On BSD systems, you could use -0 option to use new line characters as delimiter like this:
xargs -0 rm < 1.txt
xargs -I{} sh -c 'rm "{}"' < 1.txt should do what you want. Be careful with this command as one incorrect entry in that file could cause a lot of trouble.
This answer was edited after #tdavies pointed out that the original did not do shell expansion.
You can use this one-liner:
cat 1.txt | xargs echo rm | sh
Which does shell expansion but executes rm the minimum number of times.
Just to provide an another way, you can also simply use the following command
$ cat to_remove
/tmp/file1
/tmp/file2
/tmp/file3
$ rm $( cat to_remove )
In this particular case, due to the dangers cited in other answers, I would
Edit in e.g. Vim and :%s/\s/\\\0/g, escaping all space characters with a backslash.
Then :%s/^/rm -rf /, prepending the command. With -r you don't have to worry to have directories listed after the files contained therein, and with -f it won't complain due to missing files or duplicate entries.
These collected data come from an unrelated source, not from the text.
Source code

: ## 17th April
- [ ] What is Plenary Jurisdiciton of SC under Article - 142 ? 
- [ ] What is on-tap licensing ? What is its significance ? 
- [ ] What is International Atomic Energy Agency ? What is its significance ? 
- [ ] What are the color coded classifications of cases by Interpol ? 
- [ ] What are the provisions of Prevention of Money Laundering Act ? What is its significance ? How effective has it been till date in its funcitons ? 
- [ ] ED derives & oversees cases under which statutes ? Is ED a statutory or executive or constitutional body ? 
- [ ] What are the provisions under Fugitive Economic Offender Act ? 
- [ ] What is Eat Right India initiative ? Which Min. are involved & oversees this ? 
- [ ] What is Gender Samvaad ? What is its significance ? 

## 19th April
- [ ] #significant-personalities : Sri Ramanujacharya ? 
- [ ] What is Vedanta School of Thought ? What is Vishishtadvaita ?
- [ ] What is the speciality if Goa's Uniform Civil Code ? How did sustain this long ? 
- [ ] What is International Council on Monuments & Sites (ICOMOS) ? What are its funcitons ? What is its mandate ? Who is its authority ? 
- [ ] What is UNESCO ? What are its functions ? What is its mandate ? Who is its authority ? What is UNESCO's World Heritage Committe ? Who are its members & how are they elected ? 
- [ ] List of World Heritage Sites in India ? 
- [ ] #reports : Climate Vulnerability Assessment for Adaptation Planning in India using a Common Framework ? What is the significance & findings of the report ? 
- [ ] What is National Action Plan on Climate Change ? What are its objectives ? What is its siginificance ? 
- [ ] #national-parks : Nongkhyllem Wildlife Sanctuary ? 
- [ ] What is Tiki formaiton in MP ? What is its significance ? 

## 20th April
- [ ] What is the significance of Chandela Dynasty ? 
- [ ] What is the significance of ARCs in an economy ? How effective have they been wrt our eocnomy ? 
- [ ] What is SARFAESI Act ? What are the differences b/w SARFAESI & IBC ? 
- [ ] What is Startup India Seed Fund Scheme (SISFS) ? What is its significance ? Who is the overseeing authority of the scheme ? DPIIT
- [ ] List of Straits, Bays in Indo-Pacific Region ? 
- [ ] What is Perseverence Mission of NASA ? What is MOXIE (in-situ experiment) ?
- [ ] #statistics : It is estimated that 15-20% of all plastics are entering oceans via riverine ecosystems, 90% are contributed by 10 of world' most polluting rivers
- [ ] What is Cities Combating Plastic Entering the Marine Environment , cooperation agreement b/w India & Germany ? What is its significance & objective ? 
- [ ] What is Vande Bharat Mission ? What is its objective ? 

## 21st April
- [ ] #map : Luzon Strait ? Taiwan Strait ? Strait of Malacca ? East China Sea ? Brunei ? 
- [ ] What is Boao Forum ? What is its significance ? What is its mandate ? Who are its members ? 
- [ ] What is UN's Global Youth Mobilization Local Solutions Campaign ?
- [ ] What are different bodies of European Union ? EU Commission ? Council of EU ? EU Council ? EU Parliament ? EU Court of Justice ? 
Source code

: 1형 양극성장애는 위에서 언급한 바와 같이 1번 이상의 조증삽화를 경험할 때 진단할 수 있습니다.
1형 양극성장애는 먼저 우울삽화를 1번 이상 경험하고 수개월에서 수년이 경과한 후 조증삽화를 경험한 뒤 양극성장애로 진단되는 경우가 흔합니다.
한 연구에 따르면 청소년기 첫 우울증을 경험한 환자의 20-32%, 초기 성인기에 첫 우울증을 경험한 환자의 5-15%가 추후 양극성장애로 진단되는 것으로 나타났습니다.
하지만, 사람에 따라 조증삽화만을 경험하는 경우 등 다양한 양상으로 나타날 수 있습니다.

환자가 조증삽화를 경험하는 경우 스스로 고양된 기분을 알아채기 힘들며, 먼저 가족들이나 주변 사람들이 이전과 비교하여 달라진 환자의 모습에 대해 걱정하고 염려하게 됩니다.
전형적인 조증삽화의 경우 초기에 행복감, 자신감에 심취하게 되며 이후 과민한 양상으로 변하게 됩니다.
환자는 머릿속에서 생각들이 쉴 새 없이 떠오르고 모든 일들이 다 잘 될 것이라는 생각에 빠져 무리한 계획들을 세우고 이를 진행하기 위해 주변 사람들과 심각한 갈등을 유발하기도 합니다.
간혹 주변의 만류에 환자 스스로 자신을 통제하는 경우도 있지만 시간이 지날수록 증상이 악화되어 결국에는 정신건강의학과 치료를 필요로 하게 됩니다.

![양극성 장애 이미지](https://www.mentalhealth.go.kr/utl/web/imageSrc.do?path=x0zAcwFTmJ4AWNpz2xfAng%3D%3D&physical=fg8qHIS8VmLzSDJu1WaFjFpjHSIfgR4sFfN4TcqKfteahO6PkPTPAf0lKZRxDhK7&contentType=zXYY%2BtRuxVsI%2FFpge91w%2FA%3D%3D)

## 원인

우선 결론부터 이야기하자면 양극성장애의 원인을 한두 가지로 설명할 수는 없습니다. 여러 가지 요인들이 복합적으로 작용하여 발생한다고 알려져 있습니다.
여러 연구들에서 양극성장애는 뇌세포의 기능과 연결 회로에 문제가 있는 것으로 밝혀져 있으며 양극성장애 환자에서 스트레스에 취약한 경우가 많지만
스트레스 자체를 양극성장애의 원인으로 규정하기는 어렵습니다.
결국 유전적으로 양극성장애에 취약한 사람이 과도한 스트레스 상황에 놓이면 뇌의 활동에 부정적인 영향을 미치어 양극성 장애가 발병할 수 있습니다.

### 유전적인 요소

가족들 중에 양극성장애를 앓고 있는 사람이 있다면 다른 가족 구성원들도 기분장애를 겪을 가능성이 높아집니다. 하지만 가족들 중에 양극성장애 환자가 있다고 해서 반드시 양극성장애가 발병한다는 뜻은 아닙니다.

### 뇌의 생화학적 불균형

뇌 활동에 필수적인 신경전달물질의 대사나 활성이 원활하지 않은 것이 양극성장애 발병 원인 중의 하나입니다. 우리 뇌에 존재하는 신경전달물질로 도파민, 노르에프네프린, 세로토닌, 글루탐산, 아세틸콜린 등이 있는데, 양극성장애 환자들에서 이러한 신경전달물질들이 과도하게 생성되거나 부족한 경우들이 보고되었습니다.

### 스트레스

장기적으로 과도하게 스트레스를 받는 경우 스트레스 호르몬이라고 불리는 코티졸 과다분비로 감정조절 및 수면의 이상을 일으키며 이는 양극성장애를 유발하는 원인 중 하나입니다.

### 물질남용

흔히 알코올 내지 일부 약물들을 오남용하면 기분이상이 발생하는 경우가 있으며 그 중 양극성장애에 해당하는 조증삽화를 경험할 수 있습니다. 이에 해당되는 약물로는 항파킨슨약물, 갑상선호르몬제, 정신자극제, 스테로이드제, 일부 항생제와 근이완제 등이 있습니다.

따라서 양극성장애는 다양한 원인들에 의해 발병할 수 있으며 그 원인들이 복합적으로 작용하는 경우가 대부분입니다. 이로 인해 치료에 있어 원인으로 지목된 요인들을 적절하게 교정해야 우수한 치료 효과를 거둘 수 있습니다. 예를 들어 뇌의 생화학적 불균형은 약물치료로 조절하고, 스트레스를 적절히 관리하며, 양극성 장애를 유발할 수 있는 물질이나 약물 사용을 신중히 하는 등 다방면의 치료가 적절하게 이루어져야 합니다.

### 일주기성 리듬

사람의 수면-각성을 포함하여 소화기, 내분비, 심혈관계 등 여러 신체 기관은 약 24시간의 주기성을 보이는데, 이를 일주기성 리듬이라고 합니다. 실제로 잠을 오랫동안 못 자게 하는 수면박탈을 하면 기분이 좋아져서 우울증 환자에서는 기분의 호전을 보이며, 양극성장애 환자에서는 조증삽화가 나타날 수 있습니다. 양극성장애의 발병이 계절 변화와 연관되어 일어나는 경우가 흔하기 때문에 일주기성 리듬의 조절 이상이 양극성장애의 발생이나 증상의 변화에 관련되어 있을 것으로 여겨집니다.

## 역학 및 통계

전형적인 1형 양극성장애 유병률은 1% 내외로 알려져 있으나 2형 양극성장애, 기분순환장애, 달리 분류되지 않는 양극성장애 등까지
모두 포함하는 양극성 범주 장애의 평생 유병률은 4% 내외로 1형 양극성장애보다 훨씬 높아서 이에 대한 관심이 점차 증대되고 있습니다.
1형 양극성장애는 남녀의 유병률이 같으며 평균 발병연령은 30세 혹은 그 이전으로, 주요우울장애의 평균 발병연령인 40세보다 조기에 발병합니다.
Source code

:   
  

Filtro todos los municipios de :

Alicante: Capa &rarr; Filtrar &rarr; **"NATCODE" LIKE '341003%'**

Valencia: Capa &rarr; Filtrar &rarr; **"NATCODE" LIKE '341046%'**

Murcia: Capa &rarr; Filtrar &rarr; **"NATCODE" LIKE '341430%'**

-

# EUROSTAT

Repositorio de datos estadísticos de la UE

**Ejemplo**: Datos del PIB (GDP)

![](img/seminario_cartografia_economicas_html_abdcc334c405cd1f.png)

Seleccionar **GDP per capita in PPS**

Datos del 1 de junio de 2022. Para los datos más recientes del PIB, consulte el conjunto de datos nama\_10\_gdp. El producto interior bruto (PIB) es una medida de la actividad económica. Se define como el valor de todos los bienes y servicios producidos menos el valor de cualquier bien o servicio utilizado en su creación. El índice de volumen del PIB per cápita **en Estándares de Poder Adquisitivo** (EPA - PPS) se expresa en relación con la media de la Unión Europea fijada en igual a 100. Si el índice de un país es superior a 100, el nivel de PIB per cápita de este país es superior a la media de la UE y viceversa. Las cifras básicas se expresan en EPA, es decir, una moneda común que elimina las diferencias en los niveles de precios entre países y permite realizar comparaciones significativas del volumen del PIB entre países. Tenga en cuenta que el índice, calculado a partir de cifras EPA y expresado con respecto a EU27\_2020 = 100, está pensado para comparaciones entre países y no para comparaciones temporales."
Run all the commands: $ source 1.txt
cat 1.txt | xargs rm -f | bash Run the command will do the following for files only.
cat 1.txt | xargs rm -rf | bash Run the command will do the following recursive behaviour.
Here's another looping example. This one also contains an 'if-statement' as an example of checking to see if the entry is a 'file' (or a 'directory' for example):
for f in $(cat 1.txt); do if [ -f $f ]; then rm $f; fi; done
Here you can use set of folders from deletelist.txt while avoiding some patterns as well
foreach f (cat deletelist.txt)
rm -rf ls | egrep -v "needthisfile|*.cpp|*.h"
end
This will allow file names to have spaces (reproducible example).
# Select files of interest, here, only text files for ex.
find -type f -exec file {} \; > findresult.txt
grep ": ASCII text$" findresult.txt > textfiles.txt
# leave only the path to the file removing suffix and prefix
sed -i -e 's/:.*$//' textfiles.txt
sed -i -e 's/\.\///' textfiles.txt
#write a script that deletes the files in textfiles.txt
IFS_backup=$IFS
IFS=$(echo "\n\b")
for f in $(cat textfiles.txt);
do
rm "$f";
done
IFS=$IFS_backup
# save script as "some.sh" and run: sh some.sh
In case somebody prefers sed and removing without wildcard expansion:
sed -e "s/^\(.*\)$/rm -f -- \'\1\'/" deletelist.txt | /bin/sh
Reminder: use absolute pathnames in the file or make sure you are in the right directory.
And for completeness the same with awk:
awk '{printf "rm -f -- '\''%s'\''\n",$1}' deletelist.txt | /bin/sh
Wildcard expansion will work if the single quotes are remove, but this is dangerous in case the filename contains spaces. This would need to add quotes around the wildcards.